Shapeless and shallow French romantic comedy about four women waiting for the phone to ring.
A couple of years old now, this French chick flick, released in the United States under the title Gorgeous, is a rather chaotic and shapeless romantic comedy about four women's romantic aspirations and tribulations.
It's pitched at an age group a bit older than the target market for Sex and the City but it's safe to say that it will appeal most to those who think feminism means getting their husbands to do the dishes from time to time.
The set-up gains a dimension of interest from the fact that the women are all members of the Parisian Jewish middle class but these are not the Jews of Woody Allen's or even Seinfeld's world: there's a bit too much joy about for that.

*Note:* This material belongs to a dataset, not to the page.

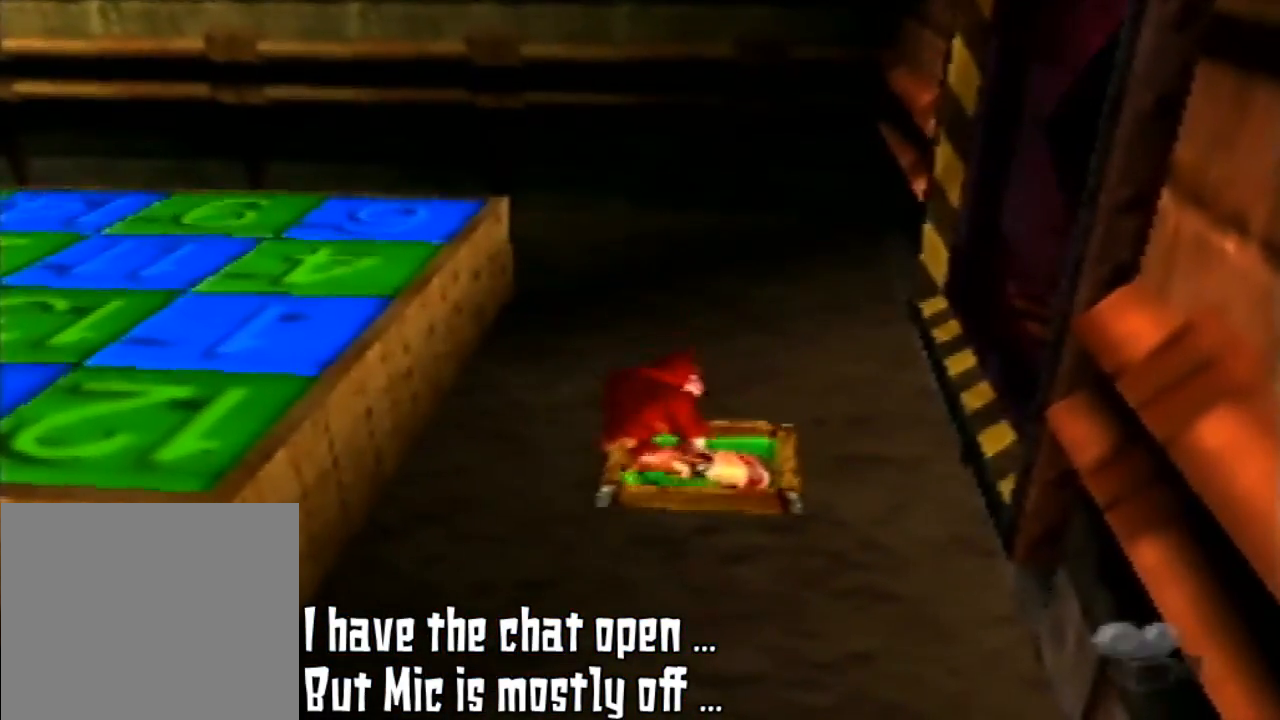
{"buttons": ["A"], "left_stick": "center", "events": [[467, "A", "down"]]}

Isa (Laroque) runs a beauty parlour and is trying to make up her mind what the nature of her relationship is to a handsome English tax consultant [sic]; her sister Alice (Benguigui) is disenchanted by her marriage to a football-loving couch potato and enjoying the company of the single father of one of her children's playmates; Lea (Autika) is trying, and largely failing, to get over her ex-husband and Nina (Nakache) is a young woman anxious about her appearance (hardly surprising since one of her mates thinks her 54kg body needs slimming down).
The occasional smart one-liner ("why bother [with a husband] now that suitcases have wheels?") can't really compensate for the shallowness of the whole enterprise.
With the possible exception of the conflicted Isa, none of the characters seems to have a remotely interesting inner life apart from waiting for the phone to ring - and hoping it will be him.